«Это ему идет», — с неприязнью говорит Левин, когда узнает, что Вронский едет сражаться в Сербию. (Не знаю, замечено ли общее между Джорданом из романа Хемингуэя «По ком звонит колокол» и Вронским.) Мне кажется, что самыми неприятными для Достоевского были слова Левина, которые он не цитирует: «…во восьмидесятимиллионном народе всегда найдутся не сотни, как теперь, а десятки тысяч людей, потерявших общественное положение, бесшабашных людей, которые всегда готовы — в шайку Пугачева, в Хиву, в Сербию…»[12]
Читая исследования о Достоевском, приходишь к мысли, что этот писатель более всех других нуждался в первоисточнике, фактическом или литературном. Тынянов показал, каким образом Николай Васильевич Гоголь превратился в Фому Фомича Опискина из «Села Степанчикова».
Я отнюдь не настаиваю на том, что мне удалось обозначить все принципы трансформации первоисточников в «Записках из Мертвого дома», но направление, в котором шла работа писателя, кажется мне достаточно выраженным. Тенденции четкие, и простираются они вплоть до «Дневника писателя», они же не могут не проявляться в том, как автор «Преступления и наказания» пародировал и трансформировал каждым тогда узнаваемые идеи и ситуации романа «Что делать?», кому в уста вложил идеи разумного эгоизма, столь дорогие Чернышевскому, который, кстати говоря, уже четыре года шел тогда своим крестным путем, для которого «Мертвый дом» был не прошлым, а настоящим и долгим еще будущим. (7 лет каторги и вечное поселение в Сибири.) А с кого Достоевский писал своего позорного Лебезятникова?
Справедливость — беглянка из стана победителей, это известно, но и переход побежденного на сторону силы — явление достаточно нам знакомое. Не все в творчестве Достоевского можно объяснить полифонией, кое-что следует отнести просто к двоемыслию.
Нет, пожалуй, в нашей и мировой литературе другого великого писателя, в биографии которого было бы столько нарочитых умолчаний. Говорят о сложности и противоречивости, но сложностей избегают. В. Бурсов в огромной своей работе «Личность Достоевского» счел возможным вовсе опустить факт написания ссыльным писателем одических стихов: «На европейские события в 1854 году», «На первое июля 1855 года», «На коронацию и заключение мира». Конечно, были авторы, отмечавшие эти стихи, толковавшие их содержание и мотивы написания, однако я вынужден отметить эти произведения в более конкретном значении. Первое, как известно, было направлено начальнику III Отделения Дубельту, второе, посвященное дню рождения внезапно овдовевшей императрицы Александры Федоровны, было передано в столицу с просьбой «повергнуть его к стопам ее императорского величества вдовствующей государыни императрицы».

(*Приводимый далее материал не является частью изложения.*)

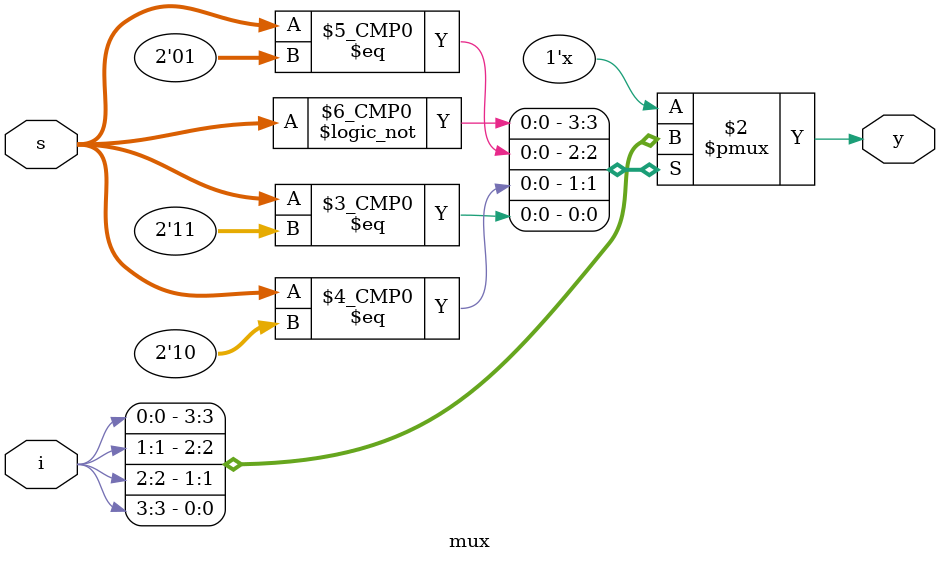
<source format=v>
module mux(input [1:0]s,input [3:0]i,output reg y);

always@(*)begin
case(s)
2'b00:y=i[0];
2'b01:y=i[1];
2'b10:y=i[2];
2'b11:y=i[3];
default:y=2'b00;
endcase
end
endmodule

</source>
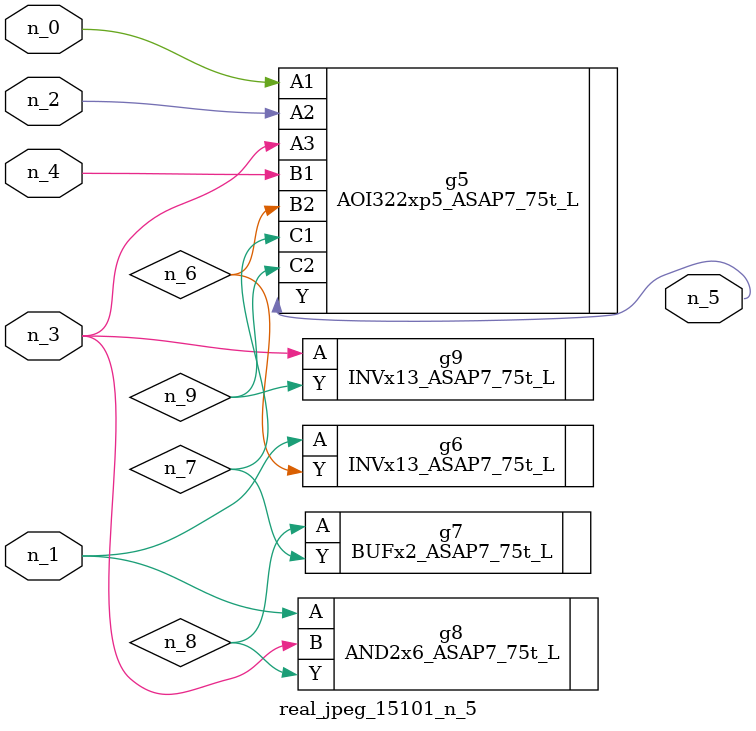
<source format=v>
module real_jpeg_15101_n_5 (n_4, n_0, n_1, n_2, n_3, n_5);

input n_4;
input n_0;
input n_1;
input n_2;
input n_3;

output n_5;

wire n_8;
wire n_6;
wire n_7;
wire n_9;

AOI322xp5_ASAP7_75t_L g5 ( 
.A1(n_0),
.A2(n_2),
.A3(n_3),
.B1(n_4),
.B2(n_6),
.C1(n_7),
.C2(n_9),
.Y(n_5)
);

INVx13_ASAP7_75t_L g6 ( 
.A(n_1),
.Y(n_6)
);

AND2x6_ASAP7_75t_L g8 ( 
.A(n_1),
.B(n_3),
.Y(n_8)
);

INVx13_ASAP7_75t_L g9 ( 
.A(n_3),
.Y(n_9)
);

BUFx2_ASAP7_75t_L g7 ( 
.A(n_8),
.Y(n_7)
);


endmodule
</source>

Командир отдельного Сибирского корпуса генерал Г. X. Гасфорт, посылая стихотворение Достоевского «На первое июля 1855 года», просил присвоить автору унтер-офицерский чин. Приказ об этом вскоре последовал.

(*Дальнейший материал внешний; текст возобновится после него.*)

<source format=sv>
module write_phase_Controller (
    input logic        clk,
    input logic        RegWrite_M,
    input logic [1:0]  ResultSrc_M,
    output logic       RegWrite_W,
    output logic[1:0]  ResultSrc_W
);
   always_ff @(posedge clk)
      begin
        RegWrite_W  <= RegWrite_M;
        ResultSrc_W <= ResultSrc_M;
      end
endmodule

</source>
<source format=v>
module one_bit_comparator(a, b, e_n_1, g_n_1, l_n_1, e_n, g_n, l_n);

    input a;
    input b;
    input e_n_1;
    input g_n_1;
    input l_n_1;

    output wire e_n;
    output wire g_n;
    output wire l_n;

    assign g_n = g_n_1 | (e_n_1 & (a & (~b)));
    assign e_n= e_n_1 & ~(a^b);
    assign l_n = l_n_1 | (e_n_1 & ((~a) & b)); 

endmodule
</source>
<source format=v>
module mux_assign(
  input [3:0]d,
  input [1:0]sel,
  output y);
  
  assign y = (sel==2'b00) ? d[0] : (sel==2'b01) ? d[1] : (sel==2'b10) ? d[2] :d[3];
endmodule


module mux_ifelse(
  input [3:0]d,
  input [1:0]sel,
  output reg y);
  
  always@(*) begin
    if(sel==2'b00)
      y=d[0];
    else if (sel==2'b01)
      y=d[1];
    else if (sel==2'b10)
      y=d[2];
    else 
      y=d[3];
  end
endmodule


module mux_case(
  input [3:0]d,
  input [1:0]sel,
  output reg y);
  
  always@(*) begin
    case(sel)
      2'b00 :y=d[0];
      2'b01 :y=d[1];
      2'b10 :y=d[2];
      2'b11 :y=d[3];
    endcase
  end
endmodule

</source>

Вряд ли кто-нибудь решится однозначно толковать эту оценку деятельности Николая I, никто не сможет решительно утверждать, что здесь сказалась возможность перехода гонимого в стан гонителей, что именно здесь выразился перелом в мировоззрении, психологический или политический сдвиг, четко определившийся позже, но можно ручаться, что для самого писателя эти стихи не были эпизодом, прошедшим без внутренних последствий. Ведь был про это к тому же еще и фельетон И. И. Панаева. Пусть не в творчество, но в «состав личности» это вошло.
В свете дальнейшей истории нашего общества этот факт, может быть, не выглядит таким уж из ряда вон выходящим. У многих ли повернется язык упрекнуть Достоевского в верноподданничестве, лицемерии, беспринципности. Но в свете самого этого скорбного факта особенно прискорбно, что бывший каторжанин не оценил мужества Н. Г. Чернышевского, который ни разу не написал ни одной покаянной строчки, ни одного прошения о помиловании и наотрез отказывался подписывать прошения, составленные за него.
Всегда находились люди, ищущие повод, чтобы переложить свою собственную вину на других, на пороки всего общества, на влияние вредных идей, которым поверили, жертвой которых они оказались. Порфирий Петрович подсовывает такое объяснение Раскольникову вперемешку с лестью: «Тут книжные мечты, тут теоретически раздраженное сердце».